O-Town Weather Anchor Glen Richards ​is hitting a milestone in the Orlando market.

20 Years on the air.​

The Orlando Sentinel says  it's an unusual anniversary because it is split between two stations: WFTV-Channel 9, where he worked 10 years, and WOFL-Channel 35, where he has been chief meteorologist since 2003.

When a station doesn't renew a contract, TV talent usually moves on. But when WFTV dropped Richards in January 2003, he was determined to stick around.

"I found Central Florida to be a great place to live," Richards, 47, said Friday. "I found this to be a great place to stay, if I could." (He also wanted to remain in Central Florida for his daughter; she is now 19, a student at Indian River State College and a softball and baseball player.)

In July 2003, Richards began on the air at Fox-owned WOFL, an opportunity he says was enticing.

"That has made the last 10 years so enjoyable, to create something of my own, with the approval and guidance of my managers. It has been fantastic," Richards said.

He is diplomatic on the subject of his former employer. "WFTV was very stable," Richards said. "It was a well-run machine. I felt like everybody was a cog in a wheel in that machine."

A decade ago, he bemoaned that at WFTV he had to talk about the equipment. He still faults that practice.

"TV station groups can get into ruts. They have lingo, catch phrases," he said. "With so many outlets for news and weather, you have to be creative, to take a chance, to think outside the box."

The lingo hasn't been an issue at WOFL, where Richards said he has nearly complete freedom to deliver the weather his way.

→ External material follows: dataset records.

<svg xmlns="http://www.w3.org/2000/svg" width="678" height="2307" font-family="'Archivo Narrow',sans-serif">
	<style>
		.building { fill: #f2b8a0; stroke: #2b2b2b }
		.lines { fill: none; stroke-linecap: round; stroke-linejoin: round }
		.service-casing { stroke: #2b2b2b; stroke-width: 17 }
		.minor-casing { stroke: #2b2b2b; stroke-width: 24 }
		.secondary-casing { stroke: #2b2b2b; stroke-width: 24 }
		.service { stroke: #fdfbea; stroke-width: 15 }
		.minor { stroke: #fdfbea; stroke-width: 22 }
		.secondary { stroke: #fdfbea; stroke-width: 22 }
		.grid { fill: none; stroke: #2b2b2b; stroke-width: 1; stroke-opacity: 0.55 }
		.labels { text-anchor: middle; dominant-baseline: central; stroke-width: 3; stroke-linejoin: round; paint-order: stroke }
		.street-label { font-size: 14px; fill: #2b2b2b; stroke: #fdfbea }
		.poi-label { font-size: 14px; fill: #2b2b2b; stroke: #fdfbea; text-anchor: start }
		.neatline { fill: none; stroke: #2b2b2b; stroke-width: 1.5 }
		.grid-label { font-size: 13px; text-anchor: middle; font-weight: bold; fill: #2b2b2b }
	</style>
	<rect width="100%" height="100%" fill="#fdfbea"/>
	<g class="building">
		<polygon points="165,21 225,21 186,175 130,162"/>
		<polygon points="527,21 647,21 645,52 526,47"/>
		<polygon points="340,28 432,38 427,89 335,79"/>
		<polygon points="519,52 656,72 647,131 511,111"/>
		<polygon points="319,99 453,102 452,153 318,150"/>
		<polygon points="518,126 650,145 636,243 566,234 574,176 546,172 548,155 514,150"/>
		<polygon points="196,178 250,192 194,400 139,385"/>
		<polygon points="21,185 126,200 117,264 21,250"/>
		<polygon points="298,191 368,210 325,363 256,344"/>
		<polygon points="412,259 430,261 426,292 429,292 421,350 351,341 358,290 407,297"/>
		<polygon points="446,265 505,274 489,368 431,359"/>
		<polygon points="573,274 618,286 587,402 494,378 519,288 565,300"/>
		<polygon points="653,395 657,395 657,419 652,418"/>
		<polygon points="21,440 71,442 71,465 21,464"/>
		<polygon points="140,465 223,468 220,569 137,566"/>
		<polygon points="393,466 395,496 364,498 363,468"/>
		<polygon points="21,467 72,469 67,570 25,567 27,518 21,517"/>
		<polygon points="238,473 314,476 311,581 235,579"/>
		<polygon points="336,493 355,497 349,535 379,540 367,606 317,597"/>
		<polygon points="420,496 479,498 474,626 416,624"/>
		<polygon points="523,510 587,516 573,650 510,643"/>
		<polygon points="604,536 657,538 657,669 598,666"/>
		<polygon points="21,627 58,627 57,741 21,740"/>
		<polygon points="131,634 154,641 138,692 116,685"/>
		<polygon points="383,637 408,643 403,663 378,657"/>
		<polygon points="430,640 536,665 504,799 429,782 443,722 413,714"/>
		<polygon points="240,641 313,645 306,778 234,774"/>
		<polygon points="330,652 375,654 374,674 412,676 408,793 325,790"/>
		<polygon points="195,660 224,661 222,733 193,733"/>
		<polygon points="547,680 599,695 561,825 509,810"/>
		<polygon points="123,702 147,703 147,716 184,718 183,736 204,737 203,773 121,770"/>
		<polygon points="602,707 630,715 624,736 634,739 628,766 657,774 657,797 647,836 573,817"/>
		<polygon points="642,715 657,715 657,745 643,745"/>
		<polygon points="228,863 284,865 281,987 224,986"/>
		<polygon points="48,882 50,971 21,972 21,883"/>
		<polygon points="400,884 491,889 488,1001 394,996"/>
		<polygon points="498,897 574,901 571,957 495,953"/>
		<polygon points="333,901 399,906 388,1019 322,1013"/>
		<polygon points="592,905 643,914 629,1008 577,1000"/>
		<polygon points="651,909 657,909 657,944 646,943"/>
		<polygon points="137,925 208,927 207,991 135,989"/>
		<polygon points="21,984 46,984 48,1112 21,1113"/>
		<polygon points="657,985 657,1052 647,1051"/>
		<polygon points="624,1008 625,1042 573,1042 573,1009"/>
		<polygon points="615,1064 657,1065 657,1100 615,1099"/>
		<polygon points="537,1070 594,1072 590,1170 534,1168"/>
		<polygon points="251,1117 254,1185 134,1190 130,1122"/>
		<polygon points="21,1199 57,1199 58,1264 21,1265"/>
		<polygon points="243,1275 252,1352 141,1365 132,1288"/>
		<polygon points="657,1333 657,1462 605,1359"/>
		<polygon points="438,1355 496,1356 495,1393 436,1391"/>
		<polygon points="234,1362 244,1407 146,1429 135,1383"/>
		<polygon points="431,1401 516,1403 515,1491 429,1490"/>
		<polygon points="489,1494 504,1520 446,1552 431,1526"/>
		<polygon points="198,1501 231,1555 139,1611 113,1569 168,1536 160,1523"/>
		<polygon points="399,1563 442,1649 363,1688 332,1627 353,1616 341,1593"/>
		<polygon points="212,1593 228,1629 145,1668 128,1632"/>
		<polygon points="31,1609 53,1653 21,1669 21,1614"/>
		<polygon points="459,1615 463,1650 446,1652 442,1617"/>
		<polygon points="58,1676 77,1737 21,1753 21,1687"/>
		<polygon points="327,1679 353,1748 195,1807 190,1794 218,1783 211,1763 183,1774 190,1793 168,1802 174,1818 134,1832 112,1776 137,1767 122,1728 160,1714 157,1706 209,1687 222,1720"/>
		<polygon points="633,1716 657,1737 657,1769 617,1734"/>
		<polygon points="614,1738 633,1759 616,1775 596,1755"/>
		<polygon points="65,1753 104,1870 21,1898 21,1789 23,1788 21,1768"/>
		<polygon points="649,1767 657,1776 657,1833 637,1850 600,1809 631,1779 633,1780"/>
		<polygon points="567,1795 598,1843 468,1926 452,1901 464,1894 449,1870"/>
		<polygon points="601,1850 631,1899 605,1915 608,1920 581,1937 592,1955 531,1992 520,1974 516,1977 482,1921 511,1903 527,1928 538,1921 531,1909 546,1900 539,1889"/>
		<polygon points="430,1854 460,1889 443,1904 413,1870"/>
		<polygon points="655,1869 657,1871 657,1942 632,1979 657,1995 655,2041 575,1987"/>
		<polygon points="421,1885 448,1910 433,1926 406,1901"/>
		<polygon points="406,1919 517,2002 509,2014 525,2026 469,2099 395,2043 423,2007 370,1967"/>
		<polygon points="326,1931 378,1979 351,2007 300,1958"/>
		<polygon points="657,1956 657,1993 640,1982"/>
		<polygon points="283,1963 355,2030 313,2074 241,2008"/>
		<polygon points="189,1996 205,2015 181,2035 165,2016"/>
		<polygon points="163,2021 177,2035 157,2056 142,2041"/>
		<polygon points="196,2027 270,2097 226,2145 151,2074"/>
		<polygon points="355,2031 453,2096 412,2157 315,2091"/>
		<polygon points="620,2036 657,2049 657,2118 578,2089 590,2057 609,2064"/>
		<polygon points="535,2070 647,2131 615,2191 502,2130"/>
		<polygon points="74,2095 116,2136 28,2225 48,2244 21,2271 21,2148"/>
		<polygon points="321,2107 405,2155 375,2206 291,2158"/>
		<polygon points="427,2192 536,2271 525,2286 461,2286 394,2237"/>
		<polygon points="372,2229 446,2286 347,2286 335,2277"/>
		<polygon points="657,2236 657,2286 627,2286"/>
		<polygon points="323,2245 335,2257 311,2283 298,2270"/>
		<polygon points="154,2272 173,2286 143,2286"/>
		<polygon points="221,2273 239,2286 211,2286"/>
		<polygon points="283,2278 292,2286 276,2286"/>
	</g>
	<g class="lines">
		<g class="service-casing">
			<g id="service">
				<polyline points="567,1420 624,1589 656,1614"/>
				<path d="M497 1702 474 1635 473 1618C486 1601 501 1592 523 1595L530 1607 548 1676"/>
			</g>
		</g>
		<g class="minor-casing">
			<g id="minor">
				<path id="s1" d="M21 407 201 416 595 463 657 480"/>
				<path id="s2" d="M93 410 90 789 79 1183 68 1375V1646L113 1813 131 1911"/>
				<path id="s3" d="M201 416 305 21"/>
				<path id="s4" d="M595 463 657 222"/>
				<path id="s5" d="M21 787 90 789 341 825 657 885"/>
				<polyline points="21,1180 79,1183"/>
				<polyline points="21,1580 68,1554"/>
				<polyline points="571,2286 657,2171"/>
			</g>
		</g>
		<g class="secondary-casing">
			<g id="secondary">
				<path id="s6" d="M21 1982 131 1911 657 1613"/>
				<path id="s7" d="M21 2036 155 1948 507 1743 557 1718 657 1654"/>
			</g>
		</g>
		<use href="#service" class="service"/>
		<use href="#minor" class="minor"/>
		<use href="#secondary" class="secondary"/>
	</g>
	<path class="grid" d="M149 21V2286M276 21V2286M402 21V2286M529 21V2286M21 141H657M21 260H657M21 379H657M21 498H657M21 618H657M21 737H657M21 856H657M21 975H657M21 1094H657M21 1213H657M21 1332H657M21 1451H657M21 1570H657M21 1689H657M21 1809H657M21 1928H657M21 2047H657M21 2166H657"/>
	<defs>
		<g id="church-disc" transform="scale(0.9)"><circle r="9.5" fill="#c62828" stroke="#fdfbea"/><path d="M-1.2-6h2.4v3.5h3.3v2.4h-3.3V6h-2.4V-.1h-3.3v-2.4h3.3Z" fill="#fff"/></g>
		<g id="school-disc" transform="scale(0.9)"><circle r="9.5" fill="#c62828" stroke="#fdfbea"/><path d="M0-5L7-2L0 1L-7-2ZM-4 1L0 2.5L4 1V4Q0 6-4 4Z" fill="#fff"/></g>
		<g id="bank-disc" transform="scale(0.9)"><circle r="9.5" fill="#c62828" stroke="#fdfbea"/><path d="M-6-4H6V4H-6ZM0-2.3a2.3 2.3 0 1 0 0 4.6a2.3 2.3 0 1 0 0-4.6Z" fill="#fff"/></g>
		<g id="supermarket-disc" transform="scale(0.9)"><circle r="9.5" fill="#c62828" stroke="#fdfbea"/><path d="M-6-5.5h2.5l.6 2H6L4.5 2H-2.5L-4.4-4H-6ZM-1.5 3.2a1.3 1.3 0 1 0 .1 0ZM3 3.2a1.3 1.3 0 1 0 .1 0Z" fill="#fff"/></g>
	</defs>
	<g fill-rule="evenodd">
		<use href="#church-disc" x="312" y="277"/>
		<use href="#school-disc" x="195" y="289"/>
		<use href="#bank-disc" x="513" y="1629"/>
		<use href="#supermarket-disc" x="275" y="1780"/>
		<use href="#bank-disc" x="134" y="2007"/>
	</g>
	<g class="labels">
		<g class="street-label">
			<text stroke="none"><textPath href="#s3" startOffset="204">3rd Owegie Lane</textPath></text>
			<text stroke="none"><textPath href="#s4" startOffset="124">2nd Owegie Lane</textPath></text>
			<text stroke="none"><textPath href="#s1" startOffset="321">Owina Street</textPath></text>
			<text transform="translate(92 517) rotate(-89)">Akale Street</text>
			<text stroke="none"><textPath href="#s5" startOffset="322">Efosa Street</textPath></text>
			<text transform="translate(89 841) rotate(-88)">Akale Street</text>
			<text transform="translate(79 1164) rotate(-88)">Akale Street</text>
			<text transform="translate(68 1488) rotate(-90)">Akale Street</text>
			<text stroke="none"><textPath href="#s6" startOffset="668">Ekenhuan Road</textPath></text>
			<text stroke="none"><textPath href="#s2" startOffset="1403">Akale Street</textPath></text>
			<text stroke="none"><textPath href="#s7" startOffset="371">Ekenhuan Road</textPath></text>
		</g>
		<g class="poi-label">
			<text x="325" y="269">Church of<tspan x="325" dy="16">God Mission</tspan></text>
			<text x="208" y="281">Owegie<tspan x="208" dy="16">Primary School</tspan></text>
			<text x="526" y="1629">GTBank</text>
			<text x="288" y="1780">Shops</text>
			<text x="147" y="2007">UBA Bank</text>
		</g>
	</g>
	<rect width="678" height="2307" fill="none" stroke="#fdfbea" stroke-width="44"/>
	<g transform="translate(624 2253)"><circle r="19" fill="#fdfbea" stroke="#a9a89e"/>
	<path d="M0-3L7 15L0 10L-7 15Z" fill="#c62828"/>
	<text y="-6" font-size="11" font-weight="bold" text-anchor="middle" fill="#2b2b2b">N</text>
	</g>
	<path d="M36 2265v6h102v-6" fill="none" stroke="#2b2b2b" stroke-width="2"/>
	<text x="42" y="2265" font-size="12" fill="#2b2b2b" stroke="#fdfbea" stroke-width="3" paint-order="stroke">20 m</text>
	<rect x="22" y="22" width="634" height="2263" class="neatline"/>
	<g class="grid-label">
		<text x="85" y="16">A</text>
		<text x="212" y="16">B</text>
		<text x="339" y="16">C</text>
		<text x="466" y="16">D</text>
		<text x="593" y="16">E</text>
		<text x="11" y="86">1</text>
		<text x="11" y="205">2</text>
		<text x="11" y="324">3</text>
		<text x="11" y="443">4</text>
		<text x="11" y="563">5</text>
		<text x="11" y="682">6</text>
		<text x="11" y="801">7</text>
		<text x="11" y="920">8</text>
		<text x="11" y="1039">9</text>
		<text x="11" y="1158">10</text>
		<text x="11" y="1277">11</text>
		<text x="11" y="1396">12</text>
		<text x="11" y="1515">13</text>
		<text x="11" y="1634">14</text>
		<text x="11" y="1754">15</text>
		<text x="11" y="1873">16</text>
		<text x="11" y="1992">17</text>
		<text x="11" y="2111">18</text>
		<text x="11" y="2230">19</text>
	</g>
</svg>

"I don't have to worry about constantly promoting everything we do and every piece of equipment we have," he said. "If I’m a viewer, do I want to listen to a commercial or the weather?"

Ah, the weather. What was his most memorable weather moment?

"I would have to say Hurricane Charley," he said. "At the last minute, it veered off Tampa and came through Central Florida. It affected so many people. It was one of strongest wind events to come through the state."

Is there a day that goes by that he isn’t blamed for the weather? 

"I don’t think so, even in my home," he said. "Even my own dogs blame me. They’ll give me this look. Everybody does it tongue in cheek. Viewers do. The people I work with do. People at the grocery store do. It's a fun part of being a weather person in television. Quite honestly, I enjoy the challenge every day of getting a forecast accurate. Most of the time, when somebody runs into me and they think the forecast is wrong, they've watched another TV station."